GEOLOGICAL AND GEOPHYSICAL CHARACTERIZATION AS A COMPONENT OF RIPARIAN BUFFER DESIGN

Riparian buffers have been shown to remove nitrate from groundwater, but detailed geologic characterization of these systems is generally lacking. Our research in the Bear Creek watershed in central Iowa suggests that geology influences groundwater velocity, residence time, denitrification rate, and ultimately how well the buffer functions. The objectives of this research are: 1) to assess the role of geology in controlling nitrate fate and transport, and 2) to use innovative techniques to elucidate that relationship for future buffer design. The research area is the Bear Creek watershed, home of the Bear Creek Riparian Management System (RiMS).

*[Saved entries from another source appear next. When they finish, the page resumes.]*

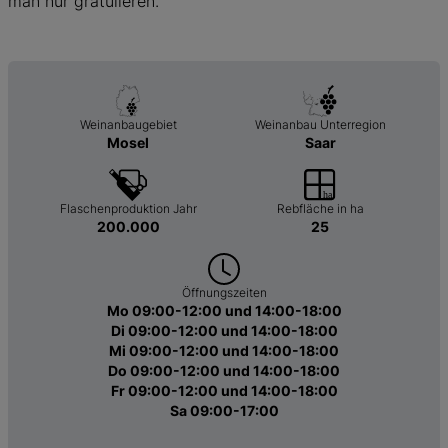
man nur gratulieren.
Weinanbaugebiet
Weinanbau Unterregion
Mosel
Saar
Flaschenproduktion Jahr
Rebfläche in ha
200.000
25
Öffnungszeiten
Mo 09:00-12:00 und 14:00-18:00
Di 09:00-12:00 und 14:00-18:00
Mi 09:00-12:00 und 14:00-18:00
Do 09:00-12:00 und 14:00-18:00
Fr 09:00-12:00 und 14:00-18:00
Sa 09:00-17:00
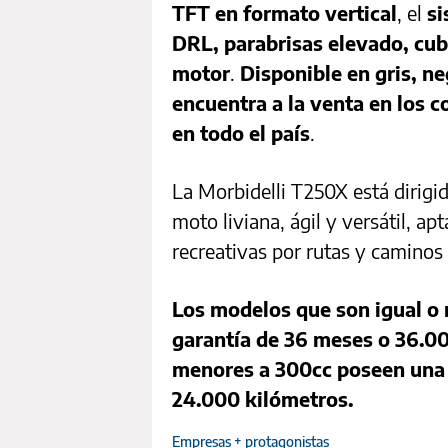
TFT en formato vertical
, el
si
DRL, parabrisas elevado, cub
motor
.
Disponible en gris, ne
encuentra a la venta en los c
en todo el país
.
La Morbidelli T250X está dirigi
moto liviana, ágil y versátil, a
recreativas por rutas y caminos
Los modelos que son igual o
garantía de 36 meses o 36.00
menores a 300cc poseen una 
24.000 kilómetros.
Empresas + protagonistas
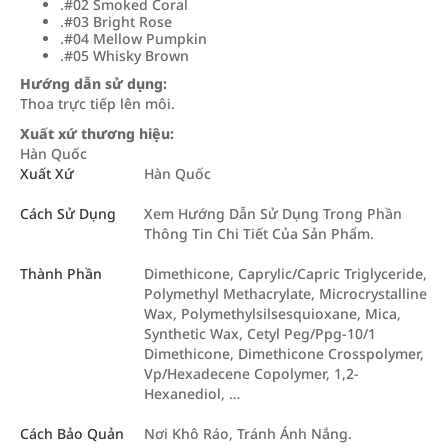
.#02 Smoked Coral
.#03 Bright Rose
.#04 Mellow Pumpkin
.#05 Whisky Brown
Hướng dẫn sử dụng:
Thoa trực tiếp lên môi.
Xuất xứ thương hiệu:
Hàn Quốc
Xuất Xứ
Hàn Quốc
Cách Sử Dụng
Xem Hướng Dẫn Sử Dụng Trong Phần
Thông Tin Chi Tiết Của Sản Phẩm.
Thành Phần
Dimethicone, Caprylic/Capric Triglyceride,
Polymethyl Methacrylate, Microcrystalline
Wax, Polymethylsilsesquioxane, Mica,
Synthetic Wax, Cetyl Peg/Ppg-10/1
Dimethicone, Dimethicone Crosspolymer,
Vp/Hexadecene Copolymer, 1,2-
Hexanediol, …
Cách Bảo Quản
Nơi Khô Ráo, Tránh Ánh Nắng.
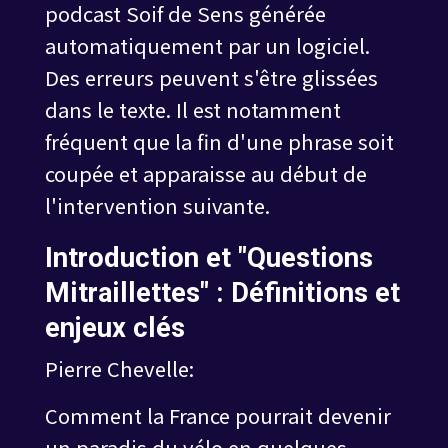
podcast Soif de Sens générée
automatiquement par un logiciel.
Des erreurs peuvent s'être glissées
dans le texte. Il est notamment
fréquent que la fin d'une phrase soit
coupée et apparaisse au début de
l'intervention suivante.
Introduction et "Questions
Mitraillettes" : Définitions et
enjeux clés
Pierre Chevelle:
Comment la France pourrait devenir
un paradis du vélo en quelques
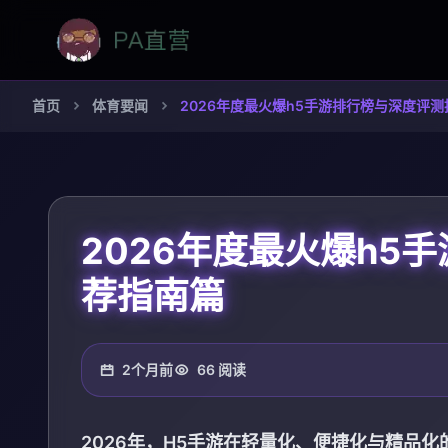
首页
体育要闻
2026年度最火爆h5手游排行榜与深度评
2026年度最火爆h5
荐指南篇
2个月前
66 阅读
2026年，H5手游在轻量化、便捷化与精品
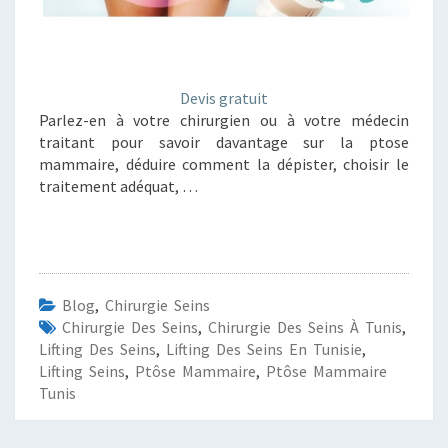
Devis gratuit
Parlez-en à votre chirurgien ou à votre médecin
traitant pour savoir davantage sur la ptose
mammaire, déduire comment la dépister, choisir le
traitement adéquat, …
Blog
,
Chirurgie Seins
Chirurgie Des Seins
,
Chirurgie Des Seins À Tunis
,
Lifting Des Seins
,
Lifting Des Seins En Tunisie
,
Lifting Seins
,
Ptôse Mammaire
,
Ptôse Mammaire
Tunis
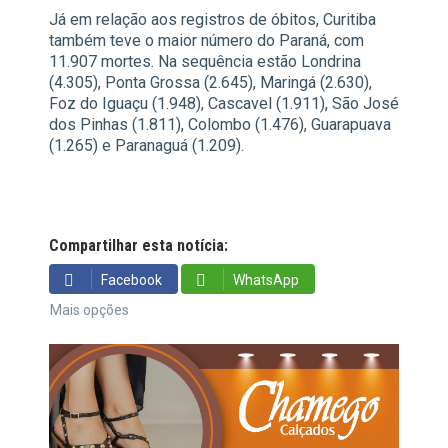
Já em relação aos registros de óbitos, Curitiba
também teve o maior número do Paraná, com
11.907 mortes. Na sequência estão Londrina
(4.305), Ponta Grossa (2.645), Maringá (2.630),
Foz do Iguaçu (1.948), Cascavel (1.911), São José
dos Pinhas (1.811), Colombo (1.476), Guarapuava
(1.265) e Paranaguá (1.209).
Compartilhar esta notícia:
Facebook
WhatsApp
Mais opções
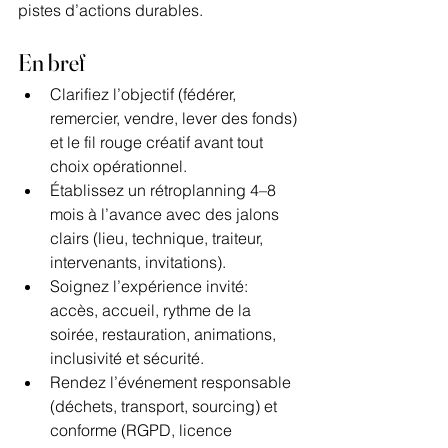
pistes d’actions durables.
En bref
Clarifiez l’objectif (fédérer, 
remercier, vendre, lever des fonds) 
et le fil rouge créatif avant tout 
choix opérationnel.
Établissez un rétroplanning 4–8 
mois à l’avance avec des jalons 
clairs (lieu, technique, traiteur, 
intervenants, invitations).
Soignez l’expérience invité: 
accès, accueil, rythme de la 
soirée, restauration, animations, 
inclusivité et sécurité.
Rendez l’événement responsable 
(déchets, transport, sourcing) et 
conforme (RGPD, licence 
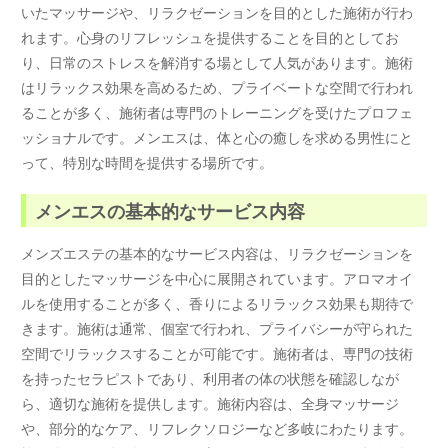
いたマッサージや、リラクゼーションを目的とした施術が行わ
れます。心身のリフレッシュを提供することを目的としてお
り、日常のストレスを解消する場として人気があります。施術
はリラックス効果を高めるため、プライベートな空間で行われ
ることが多く、施術者は専門のトレーニングを受けたプロフェ
ッショナルです。メンエスは、体と心の癒しを求める男性にと
って、特別な時間を提供する場所です。
メンエスの基本的なサービス内容
メンズエステの基本的なサービス内容は、リラクゼーションを
目的としたマッサージを中心に展開されています。アロマオイ
ルを使用することが多く、香りによるリラックス効果も期待で
きます。施術は通常、個室で行われ、プライバシーが守られた
空間でリラックスすることが可能です。施術者は、専門の技術
を持ったセラピストであり、利用者の体の状態を確認しなが
ら、適切な施術を提供します。施術内容は、全身マッサージ
や、部分的なケア、リフレクソロジーなど多岐にわたります。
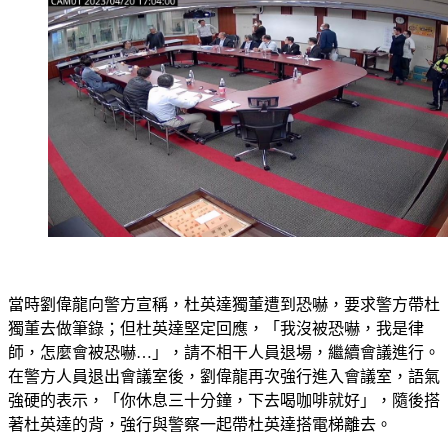
當時劉偉龍向警方宣稱，杜英達獨董遭到恐嚇，要求警方帶杜
獨董去做筆錄；但杜英達堅定回應，「我沒被恐嚇，我是律
師，怎麼會被恐嚇…」，請不相干人員退場，繼續會議進行。
在警方人員退出會議室後，劉偉龍再次強行進入會議室，語氣
強硬的表示，「你休息三十分鐘，下去喝咖啡就好」，隨後搭
著杜英達的背，強行與警察一起帶杜英達搭電梯離去。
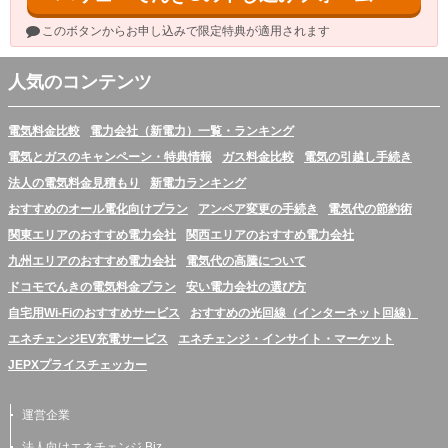
このボタンからお申し込みで限定特典が適用されます
人気のコンテンツ
電気料金比較
電力会社（新電力）一覧・ランキング
電気とガスのキャンペーン・特典情報
ガス料金比較
電気の引越し手続き
法人の電気料金見積もり
新電力ランキング
おすすめのオール電化向けプラン
アンペア変更の手続き
電気代の節約術
関東エリアのおすすめ電力会社
関西エリアのおすすめ電力会社
九州エリアのおすすめ電力会社
電気代の高騰について
ドコモでんきの電気料金プラン
安い電力会社の選び方
自宅用Wi-Fiのおすすめサービス
おすすめの光回線（インターネット回線）
エネチェンジEV充電サービス
エネチェンジ・インサイト・マーケット
JEPXプライスチェッカー
運営企業
法人向けエネチェンジ Biz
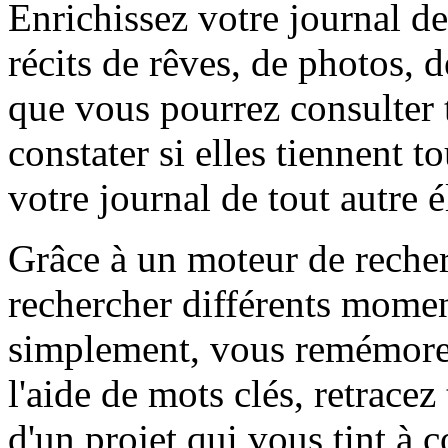
Enrichissez votre journal de
récits de rêves, de photos, 
que vous pourrez consulter t
constater si elles tiennent t
votre journal de tout autre 
Grâce à un moteur de reche
rechercher différents momen
simplement, vous remémorer
l'aide de mots clés, retracez
d'un projet qui vous tint à 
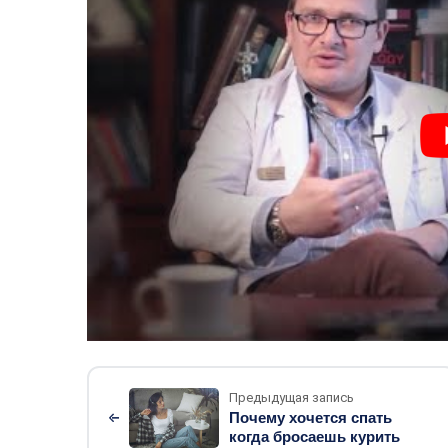
Предыдущая запись
Почему хочется спать
когда бросаешь курить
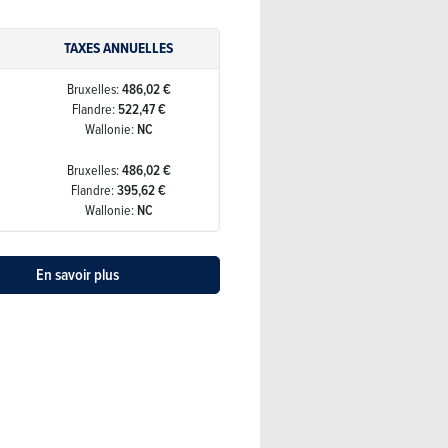
TAXES ANNUELLES
Bruxelles:
486,02 €
Flandre:
522,47 €
Wallonie:
NC
Bruxelles:
486,02 €
Flandre:
395,62 €
Wallonie:
NC
En savoir plus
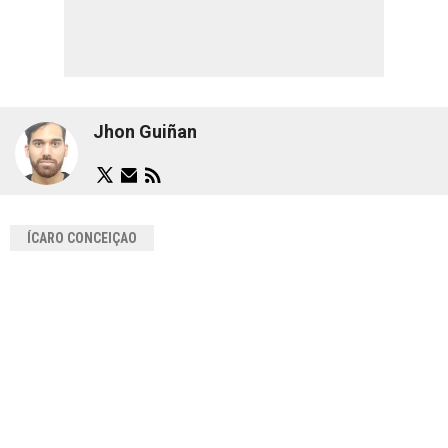
Jhon Guiñan
ÍCARO CONCEIÇAO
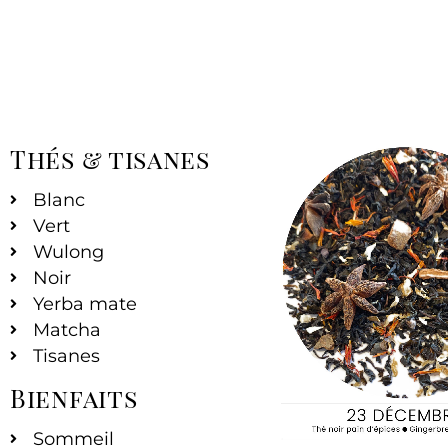
Thés & tisanes
Blanc
Vert
Wulong
Noir
Yerba mate
Matcha
Tisanes
Bienfaits
Sommeil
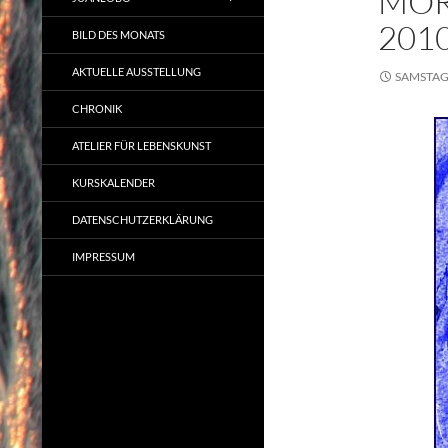
MOR
201
BILD DES MONATS
AKTUELLE AUSSTELLUNG
SAMSTAG,
CHRONIK
ATELIER FÜR LEBENSKUNST
KURSKALENDER
DATENSCHUTZERKLÄRUNG
IMPRESSUM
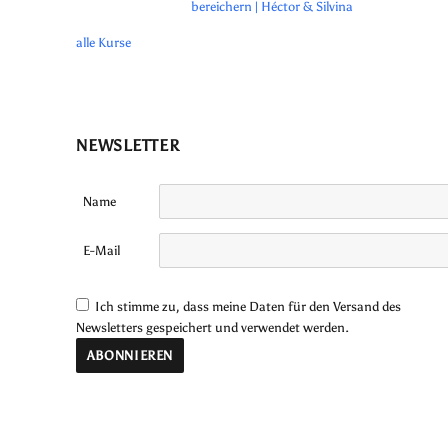
bereichern | Héctor & Silvina
alle Kurse
NEWSLETTER
Name
E-Mail
Ich stimme zu, dass meine Daten für den Versand des
Newsletters gespeichert und verwendet werden.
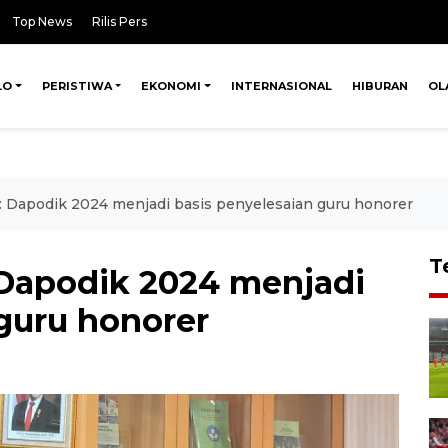
Top News
Rilis Pers
LO
PERISTIWA
EKONOMI
INTERNASIONAL
HIBURAN
OL
Dapodik 2024 menjadi basis penyelesaian guru honorer
T
apodik 2024 menjadi
guru honorer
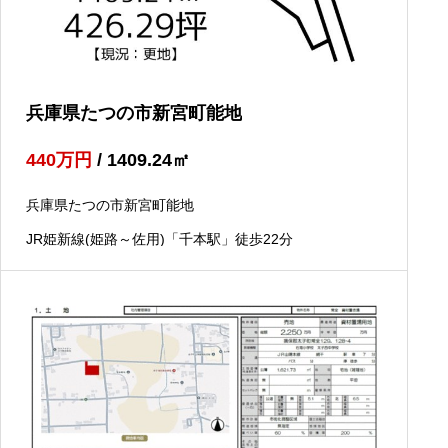
兵庫県たつの市新宮町能地
440
万円
/ 1409.24
㎡
兵庫県たつの市新宮町能地
JR姫新線(姫路～佐用)「千本駅」徒歩22分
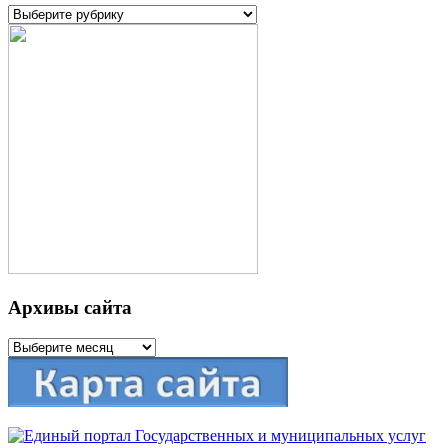
Рубрики
Архивы сайта
Архивы
сайта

Restored riparian buffers, consisting of 20-m-wide strips of switchgrass, shrubs, and trees have been in place since 1990. Buffers are typically underlain by about 4 m of fine- and coarse-grained alluvium of the Holocene DeForest Formation. Fining-upward sequences are common in the sand and gravel. The alluvium is underlain by till of the Morgan Member of the Dows Formation and/or shaly limestone of the St. Louis Formation of Mississippian age. Results of water-quality monitoring and a natural gradient tracer test in the buffer suggest that a decrease in nitrate from field edge to stream is the result of denitrification. Nitrate concentrations are also vertically stratified, with lowest and highest concentration occurring near the top and bottom of the aquifer, respectively. Denitrification predominates at the water table and highest nitrate concentrations coincide with maximum groundwater velocities at the bottom of the aquifer, suggesting that denitrification is influenced by aquifer residence time. Traditional installation of monitoring wells and coring to elucidate these relationships in proposed buffers is expensive and time-consuming. In this study, electrical resistivity and shallow seismic surveys are used to delineate the extent of the alluvial aquifer throughout the watershed. Results suggest great variability in the composition of alluvial sediments, which may compromise or enhance the water-quality function of buffers.